What to do: Pull out every line below holding the word "bold".

Provided data:

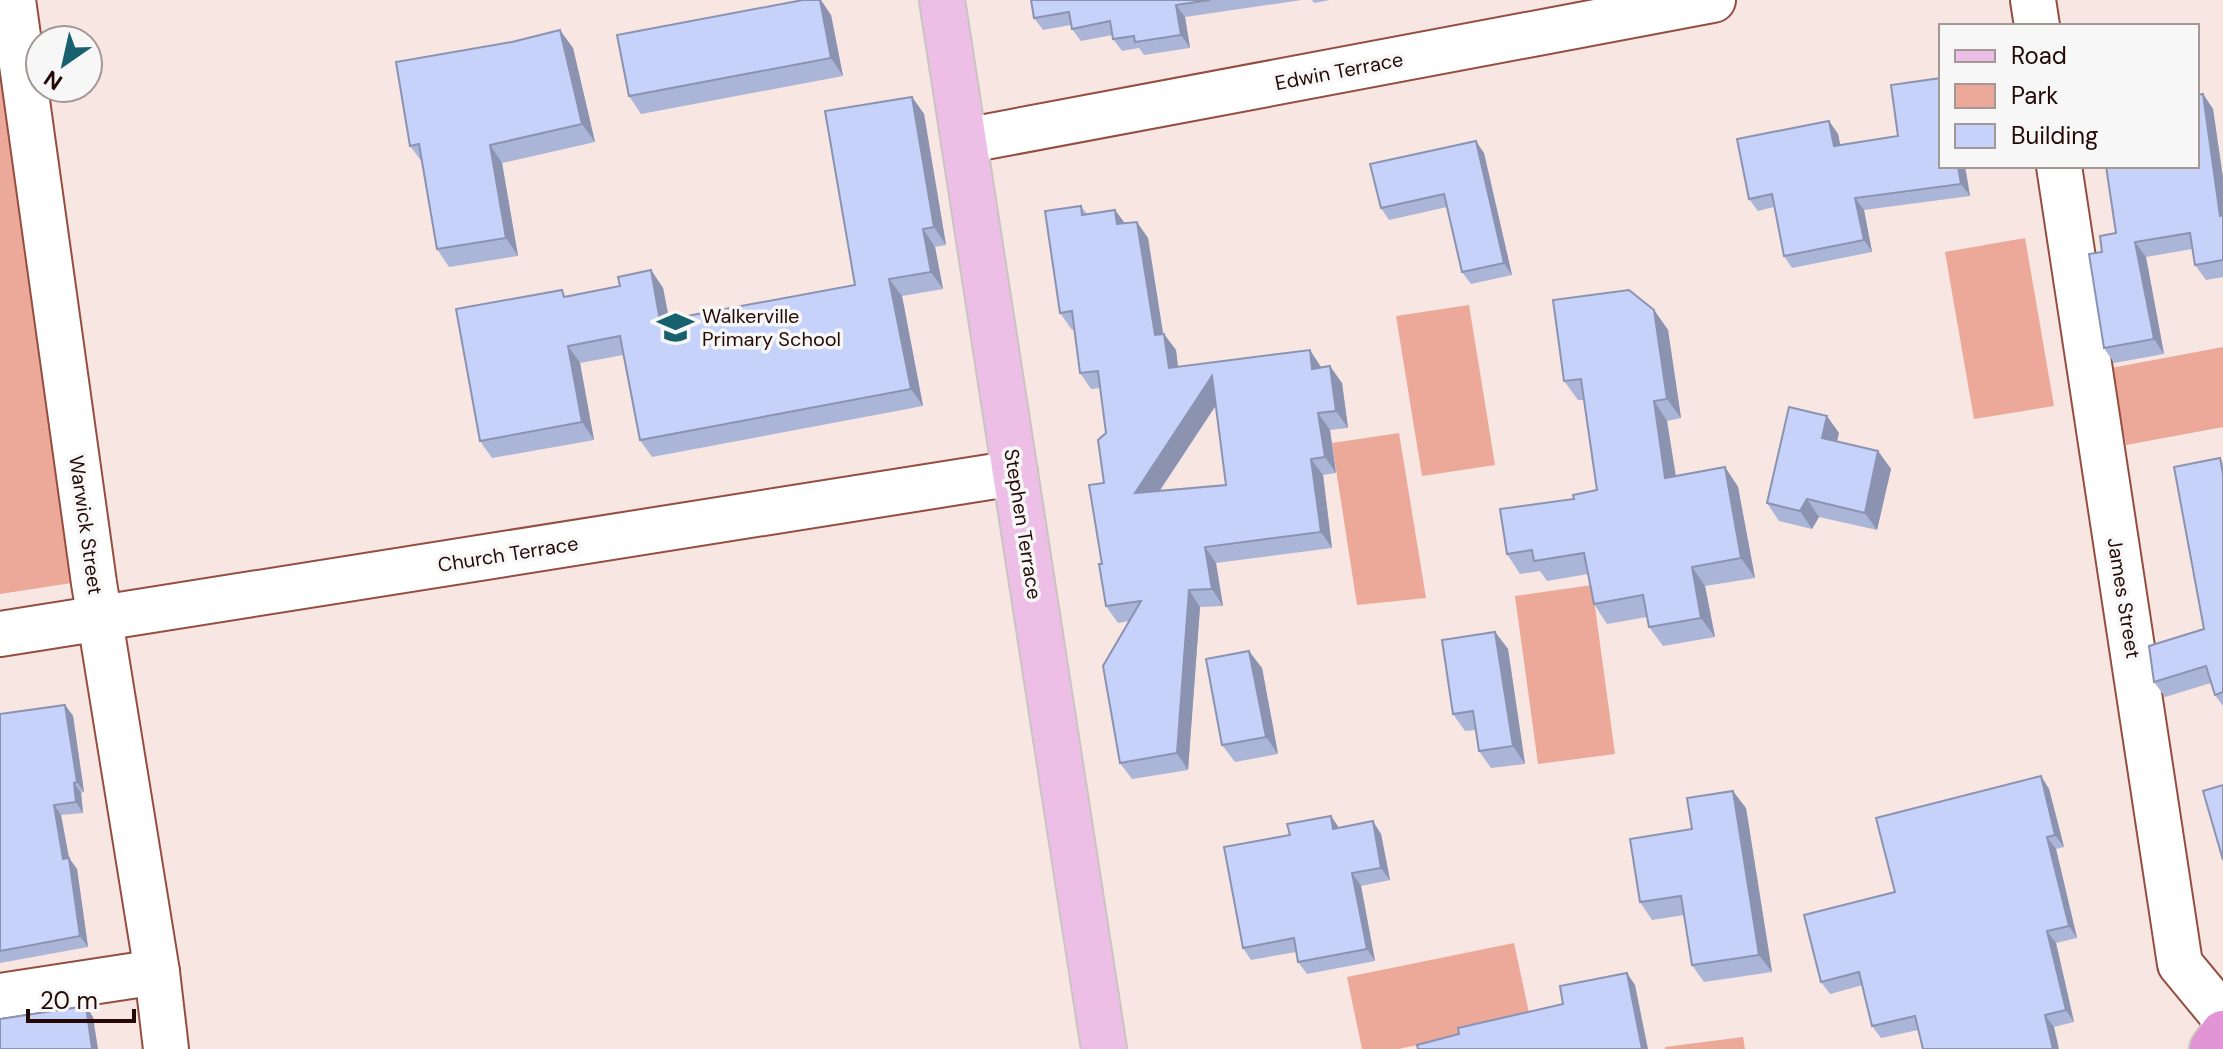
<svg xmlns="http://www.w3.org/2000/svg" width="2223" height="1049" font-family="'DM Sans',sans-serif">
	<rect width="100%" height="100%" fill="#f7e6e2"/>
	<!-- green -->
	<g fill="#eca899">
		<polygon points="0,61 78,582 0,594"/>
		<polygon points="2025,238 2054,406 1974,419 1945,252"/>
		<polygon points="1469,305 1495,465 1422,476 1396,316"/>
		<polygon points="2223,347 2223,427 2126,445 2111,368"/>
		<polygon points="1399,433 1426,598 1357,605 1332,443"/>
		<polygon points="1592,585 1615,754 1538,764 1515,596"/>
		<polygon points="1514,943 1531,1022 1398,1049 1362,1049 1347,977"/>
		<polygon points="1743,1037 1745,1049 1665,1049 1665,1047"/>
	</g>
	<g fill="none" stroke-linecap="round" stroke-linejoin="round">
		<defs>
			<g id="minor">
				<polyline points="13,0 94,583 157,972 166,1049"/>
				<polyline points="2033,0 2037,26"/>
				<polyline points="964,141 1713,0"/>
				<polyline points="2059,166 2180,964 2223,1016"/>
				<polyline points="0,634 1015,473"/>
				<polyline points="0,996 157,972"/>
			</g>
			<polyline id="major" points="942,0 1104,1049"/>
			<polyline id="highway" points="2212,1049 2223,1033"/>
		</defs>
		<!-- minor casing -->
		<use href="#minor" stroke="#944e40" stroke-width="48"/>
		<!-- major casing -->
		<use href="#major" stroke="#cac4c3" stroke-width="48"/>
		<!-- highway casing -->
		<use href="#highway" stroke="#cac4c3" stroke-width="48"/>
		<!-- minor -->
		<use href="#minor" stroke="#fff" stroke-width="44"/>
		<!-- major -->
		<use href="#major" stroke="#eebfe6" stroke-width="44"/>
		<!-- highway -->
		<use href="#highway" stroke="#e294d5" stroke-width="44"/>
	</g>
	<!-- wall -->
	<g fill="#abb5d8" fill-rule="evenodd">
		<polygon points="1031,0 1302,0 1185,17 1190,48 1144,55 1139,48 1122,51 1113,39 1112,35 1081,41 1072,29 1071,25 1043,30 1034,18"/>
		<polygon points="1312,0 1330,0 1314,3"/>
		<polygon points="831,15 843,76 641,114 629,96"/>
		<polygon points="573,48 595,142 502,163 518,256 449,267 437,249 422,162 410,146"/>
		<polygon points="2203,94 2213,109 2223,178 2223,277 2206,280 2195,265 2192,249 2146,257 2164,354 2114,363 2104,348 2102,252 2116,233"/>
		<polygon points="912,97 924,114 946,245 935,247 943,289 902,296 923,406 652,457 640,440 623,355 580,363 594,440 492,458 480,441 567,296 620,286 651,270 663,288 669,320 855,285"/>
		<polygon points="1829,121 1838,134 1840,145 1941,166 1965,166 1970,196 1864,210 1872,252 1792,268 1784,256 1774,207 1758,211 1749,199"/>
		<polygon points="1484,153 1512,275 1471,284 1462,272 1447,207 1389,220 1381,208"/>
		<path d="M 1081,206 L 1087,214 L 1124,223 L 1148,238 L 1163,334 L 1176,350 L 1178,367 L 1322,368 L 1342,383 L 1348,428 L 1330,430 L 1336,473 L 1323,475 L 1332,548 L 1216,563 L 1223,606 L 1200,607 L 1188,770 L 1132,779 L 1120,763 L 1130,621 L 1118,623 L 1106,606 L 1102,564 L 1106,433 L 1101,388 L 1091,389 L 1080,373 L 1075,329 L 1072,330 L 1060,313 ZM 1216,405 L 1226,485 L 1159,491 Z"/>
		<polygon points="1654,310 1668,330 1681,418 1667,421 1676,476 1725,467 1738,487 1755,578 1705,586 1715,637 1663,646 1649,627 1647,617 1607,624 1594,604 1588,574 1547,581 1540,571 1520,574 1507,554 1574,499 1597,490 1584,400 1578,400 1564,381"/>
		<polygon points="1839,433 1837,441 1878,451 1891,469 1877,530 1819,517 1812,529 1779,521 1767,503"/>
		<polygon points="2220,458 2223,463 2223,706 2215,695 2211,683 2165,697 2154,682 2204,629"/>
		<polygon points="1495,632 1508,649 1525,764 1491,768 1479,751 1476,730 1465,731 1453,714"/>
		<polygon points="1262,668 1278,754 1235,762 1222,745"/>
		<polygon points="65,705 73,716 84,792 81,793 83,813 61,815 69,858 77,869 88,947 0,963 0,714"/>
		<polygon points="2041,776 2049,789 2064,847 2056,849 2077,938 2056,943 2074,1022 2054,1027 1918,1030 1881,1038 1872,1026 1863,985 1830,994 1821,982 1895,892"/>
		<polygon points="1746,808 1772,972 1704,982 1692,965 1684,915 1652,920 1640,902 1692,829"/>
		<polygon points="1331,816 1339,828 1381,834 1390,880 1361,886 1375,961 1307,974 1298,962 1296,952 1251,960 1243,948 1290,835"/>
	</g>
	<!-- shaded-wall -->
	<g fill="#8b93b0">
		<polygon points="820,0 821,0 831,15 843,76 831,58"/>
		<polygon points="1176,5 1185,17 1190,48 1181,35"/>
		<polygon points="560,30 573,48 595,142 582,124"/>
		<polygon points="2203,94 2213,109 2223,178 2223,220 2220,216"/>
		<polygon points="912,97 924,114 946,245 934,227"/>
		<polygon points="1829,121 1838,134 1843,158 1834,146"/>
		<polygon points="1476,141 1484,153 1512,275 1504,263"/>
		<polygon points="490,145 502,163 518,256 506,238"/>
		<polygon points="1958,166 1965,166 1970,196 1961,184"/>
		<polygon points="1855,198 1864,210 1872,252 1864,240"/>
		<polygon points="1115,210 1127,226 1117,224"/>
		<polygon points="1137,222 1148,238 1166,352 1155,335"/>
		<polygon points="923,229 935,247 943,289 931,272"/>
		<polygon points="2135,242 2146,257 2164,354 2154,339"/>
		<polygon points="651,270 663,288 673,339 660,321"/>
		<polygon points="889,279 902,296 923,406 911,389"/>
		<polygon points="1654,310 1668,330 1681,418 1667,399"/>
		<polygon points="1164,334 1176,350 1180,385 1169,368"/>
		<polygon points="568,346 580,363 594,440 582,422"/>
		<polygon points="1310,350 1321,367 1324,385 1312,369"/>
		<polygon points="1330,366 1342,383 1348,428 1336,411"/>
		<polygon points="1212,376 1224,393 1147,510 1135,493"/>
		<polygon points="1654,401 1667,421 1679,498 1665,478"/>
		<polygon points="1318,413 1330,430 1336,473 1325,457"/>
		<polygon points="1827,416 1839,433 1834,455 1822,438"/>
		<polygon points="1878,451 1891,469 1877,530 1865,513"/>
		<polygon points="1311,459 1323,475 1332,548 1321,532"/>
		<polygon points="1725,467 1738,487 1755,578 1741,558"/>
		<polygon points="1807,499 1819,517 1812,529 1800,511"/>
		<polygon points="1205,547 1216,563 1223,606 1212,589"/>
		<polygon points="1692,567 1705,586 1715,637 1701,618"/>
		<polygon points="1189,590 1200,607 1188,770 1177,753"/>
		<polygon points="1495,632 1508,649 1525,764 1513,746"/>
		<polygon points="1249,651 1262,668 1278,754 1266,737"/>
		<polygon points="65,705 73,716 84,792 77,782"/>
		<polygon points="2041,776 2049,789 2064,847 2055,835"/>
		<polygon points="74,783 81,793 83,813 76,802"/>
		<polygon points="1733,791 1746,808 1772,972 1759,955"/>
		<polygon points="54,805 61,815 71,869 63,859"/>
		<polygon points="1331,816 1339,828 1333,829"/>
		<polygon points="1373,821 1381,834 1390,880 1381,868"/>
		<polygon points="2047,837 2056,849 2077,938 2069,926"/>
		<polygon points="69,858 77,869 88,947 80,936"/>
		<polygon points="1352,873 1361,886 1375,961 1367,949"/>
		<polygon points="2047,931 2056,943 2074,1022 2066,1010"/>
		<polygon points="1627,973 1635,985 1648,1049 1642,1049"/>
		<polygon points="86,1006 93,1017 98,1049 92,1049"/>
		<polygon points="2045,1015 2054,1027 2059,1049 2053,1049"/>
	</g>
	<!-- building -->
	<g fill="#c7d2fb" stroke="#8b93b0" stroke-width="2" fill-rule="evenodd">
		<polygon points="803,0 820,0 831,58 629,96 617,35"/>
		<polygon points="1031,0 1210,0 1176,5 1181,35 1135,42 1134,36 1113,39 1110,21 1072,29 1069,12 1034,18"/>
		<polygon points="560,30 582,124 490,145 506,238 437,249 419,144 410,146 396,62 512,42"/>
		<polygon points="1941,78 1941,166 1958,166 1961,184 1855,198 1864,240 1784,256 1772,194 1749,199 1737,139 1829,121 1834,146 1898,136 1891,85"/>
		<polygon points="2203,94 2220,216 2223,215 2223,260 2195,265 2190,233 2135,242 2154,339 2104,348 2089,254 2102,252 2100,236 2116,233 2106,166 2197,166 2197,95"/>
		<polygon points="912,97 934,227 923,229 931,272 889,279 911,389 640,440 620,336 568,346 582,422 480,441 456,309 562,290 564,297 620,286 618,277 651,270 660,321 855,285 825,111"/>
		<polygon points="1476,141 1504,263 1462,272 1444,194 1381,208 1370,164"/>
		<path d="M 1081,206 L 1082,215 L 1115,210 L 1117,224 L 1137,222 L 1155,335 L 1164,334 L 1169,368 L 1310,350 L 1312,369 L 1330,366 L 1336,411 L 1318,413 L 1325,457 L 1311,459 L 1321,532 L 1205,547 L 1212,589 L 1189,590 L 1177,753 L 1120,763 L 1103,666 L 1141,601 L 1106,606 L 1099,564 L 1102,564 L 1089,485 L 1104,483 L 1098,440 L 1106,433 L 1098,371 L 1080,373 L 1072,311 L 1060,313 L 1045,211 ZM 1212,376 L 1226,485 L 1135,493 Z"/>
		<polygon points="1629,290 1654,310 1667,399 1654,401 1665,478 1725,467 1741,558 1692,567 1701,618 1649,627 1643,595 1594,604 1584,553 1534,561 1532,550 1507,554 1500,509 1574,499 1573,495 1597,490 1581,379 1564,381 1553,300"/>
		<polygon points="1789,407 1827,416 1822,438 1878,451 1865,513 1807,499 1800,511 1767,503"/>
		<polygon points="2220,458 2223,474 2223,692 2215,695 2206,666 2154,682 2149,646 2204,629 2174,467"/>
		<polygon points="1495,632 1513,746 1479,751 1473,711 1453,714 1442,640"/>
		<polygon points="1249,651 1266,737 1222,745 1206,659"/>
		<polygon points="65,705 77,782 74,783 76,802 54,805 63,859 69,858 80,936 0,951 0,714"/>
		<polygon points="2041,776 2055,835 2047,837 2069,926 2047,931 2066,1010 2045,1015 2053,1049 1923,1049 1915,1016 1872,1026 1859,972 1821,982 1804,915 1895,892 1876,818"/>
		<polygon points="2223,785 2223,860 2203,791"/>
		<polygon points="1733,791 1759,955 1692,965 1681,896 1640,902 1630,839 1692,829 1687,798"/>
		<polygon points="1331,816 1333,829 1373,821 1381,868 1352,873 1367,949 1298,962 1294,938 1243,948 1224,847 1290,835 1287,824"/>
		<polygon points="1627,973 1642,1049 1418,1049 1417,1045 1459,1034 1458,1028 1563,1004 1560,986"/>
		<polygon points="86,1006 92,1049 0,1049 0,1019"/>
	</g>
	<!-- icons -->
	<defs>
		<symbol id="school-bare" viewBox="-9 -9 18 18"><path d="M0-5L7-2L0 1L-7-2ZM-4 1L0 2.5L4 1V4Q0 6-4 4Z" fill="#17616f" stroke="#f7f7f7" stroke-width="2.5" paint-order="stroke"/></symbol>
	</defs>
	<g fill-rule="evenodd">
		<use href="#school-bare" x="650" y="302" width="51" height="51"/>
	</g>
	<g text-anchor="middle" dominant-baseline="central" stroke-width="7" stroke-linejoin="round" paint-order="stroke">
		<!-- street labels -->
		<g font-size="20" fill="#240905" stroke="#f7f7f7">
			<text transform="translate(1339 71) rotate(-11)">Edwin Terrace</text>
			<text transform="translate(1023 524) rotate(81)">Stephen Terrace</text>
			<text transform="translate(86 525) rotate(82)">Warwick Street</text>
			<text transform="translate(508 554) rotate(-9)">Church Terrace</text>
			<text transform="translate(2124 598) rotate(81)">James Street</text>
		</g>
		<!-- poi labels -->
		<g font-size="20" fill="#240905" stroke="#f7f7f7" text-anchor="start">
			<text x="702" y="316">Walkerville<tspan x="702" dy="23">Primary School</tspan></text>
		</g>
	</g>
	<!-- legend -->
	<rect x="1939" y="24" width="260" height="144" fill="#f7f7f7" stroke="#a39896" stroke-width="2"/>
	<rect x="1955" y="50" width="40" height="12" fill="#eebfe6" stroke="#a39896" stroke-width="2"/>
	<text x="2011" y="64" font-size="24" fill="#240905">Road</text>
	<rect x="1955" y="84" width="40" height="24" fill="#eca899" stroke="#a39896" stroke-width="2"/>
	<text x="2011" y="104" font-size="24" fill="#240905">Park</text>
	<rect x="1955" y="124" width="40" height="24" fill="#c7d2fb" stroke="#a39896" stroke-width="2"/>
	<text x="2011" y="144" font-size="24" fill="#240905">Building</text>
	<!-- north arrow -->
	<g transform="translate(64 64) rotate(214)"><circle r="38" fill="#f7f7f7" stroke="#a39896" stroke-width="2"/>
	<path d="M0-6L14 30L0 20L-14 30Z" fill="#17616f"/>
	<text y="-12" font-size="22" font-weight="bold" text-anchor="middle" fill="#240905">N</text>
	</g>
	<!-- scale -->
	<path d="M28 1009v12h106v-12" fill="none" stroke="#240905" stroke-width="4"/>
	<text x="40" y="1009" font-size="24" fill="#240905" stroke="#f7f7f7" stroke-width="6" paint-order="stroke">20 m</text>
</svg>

--

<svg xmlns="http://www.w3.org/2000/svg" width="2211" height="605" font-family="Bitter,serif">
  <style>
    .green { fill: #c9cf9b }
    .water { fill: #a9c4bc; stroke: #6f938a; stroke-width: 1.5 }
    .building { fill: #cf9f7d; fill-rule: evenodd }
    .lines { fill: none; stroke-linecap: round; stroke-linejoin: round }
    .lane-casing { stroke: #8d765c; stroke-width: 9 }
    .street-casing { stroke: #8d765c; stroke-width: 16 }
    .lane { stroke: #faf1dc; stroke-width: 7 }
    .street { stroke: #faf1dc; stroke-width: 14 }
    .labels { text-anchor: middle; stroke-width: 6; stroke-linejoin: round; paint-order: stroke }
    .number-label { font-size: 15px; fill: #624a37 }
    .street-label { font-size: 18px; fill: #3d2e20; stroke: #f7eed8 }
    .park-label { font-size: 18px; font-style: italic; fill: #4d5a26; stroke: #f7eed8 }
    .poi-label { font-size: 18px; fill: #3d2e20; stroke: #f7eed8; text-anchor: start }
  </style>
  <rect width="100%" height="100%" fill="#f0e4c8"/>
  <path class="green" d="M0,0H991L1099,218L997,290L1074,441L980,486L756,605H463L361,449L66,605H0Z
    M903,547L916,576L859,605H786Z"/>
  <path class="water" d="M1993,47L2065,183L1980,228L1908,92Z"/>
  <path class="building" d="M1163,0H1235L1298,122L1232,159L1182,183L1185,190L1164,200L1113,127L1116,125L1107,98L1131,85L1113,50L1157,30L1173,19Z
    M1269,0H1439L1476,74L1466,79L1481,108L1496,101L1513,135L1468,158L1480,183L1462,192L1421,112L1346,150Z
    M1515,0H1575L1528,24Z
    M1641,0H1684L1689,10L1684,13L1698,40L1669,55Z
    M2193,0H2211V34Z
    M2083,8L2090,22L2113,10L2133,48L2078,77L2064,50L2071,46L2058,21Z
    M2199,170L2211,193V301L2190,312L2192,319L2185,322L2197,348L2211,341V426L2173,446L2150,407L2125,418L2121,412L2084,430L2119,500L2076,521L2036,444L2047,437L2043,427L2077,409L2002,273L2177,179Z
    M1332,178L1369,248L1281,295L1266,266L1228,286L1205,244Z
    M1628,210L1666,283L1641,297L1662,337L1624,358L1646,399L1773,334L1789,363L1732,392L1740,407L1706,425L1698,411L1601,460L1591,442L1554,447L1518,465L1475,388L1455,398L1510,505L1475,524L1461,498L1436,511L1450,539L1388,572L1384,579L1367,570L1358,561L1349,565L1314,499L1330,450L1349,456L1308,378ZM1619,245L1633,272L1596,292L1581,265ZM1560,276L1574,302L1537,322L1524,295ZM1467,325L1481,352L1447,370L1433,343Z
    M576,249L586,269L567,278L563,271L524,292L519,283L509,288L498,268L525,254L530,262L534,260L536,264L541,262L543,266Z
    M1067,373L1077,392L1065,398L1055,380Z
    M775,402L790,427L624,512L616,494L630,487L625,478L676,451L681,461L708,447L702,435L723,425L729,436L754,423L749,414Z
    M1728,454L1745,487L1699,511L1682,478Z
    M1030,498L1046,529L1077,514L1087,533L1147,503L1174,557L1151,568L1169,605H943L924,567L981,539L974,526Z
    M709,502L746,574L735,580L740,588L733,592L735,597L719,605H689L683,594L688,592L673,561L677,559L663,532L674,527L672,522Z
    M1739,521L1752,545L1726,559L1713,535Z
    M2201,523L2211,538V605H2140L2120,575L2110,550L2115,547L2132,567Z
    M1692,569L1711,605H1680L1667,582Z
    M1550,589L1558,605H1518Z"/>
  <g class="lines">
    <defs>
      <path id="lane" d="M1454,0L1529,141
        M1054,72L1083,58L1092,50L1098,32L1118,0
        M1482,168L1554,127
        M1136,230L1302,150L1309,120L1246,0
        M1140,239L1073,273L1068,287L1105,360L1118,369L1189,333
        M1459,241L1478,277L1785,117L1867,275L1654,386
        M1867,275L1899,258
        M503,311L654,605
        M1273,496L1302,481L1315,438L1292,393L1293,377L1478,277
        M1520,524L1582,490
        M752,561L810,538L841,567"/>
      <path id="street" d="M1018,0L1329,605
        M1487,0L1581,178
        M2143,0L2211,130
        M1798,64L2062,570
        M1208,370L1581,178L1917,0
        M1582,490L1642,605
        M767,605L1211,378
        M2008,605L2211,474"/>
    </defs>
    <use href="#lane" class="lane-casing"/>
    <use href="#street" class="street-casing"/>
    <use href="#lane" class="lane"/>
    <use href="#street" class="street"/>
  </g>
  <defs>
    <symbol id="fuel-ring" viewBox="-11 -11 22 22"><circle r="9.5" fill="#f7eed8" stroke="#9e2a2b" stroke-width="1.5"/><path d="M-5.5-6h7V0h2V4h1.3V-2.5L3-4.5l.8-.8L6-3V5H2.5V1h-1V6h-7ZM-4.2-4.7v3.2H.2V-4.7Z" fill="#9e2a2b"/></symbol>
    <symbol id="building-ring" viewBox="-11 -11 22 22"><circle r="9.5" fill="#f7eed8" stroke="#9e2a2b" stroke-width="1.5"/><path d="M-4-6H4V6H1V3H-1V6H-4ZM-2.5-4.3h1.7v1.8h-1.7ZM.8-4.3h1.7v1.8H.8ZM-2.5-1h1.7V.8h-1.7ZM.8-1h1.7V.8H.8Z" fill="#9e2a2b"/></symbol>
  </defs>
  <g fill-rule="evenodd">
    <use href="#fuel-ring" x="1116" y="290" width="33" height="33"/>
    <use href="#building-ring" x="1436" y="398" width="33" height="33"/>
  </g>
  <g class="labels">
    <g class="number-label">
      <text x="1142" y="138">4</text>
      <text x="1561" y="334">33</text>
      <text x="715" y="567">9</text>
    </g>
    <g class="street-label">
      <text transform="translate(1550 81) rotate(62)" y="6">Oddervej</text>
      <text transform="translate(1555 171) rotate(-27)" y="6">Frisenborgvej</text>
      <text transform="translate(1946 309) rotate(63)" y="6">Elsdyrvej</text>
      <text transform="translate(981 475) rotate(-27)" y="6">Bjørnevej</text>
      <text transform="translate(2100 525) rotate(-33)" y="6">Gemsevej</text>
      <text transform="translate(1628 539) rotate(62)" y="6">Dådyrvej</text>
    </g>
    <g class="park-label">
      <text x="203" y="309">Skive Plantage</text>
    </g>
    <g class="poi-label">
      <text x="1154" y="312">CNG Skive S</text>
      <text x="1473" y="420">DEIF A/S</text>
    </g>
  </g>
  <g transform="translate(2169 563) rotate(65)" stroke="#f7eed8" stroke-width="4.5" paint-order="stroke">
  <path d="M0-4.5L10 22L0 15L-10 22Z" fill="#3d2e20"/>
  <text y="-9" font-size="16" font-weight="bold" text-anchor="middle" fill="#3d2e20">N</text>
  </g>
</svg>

Task answer:
	<text y="-12" font-size="22" font-weight="bold" text-anchor="middle" fill="#240905">N</text>
  <text y="-9" font-size="16" font-weight="bold" text-anchor="middle" fill="#3d2e20">N</text>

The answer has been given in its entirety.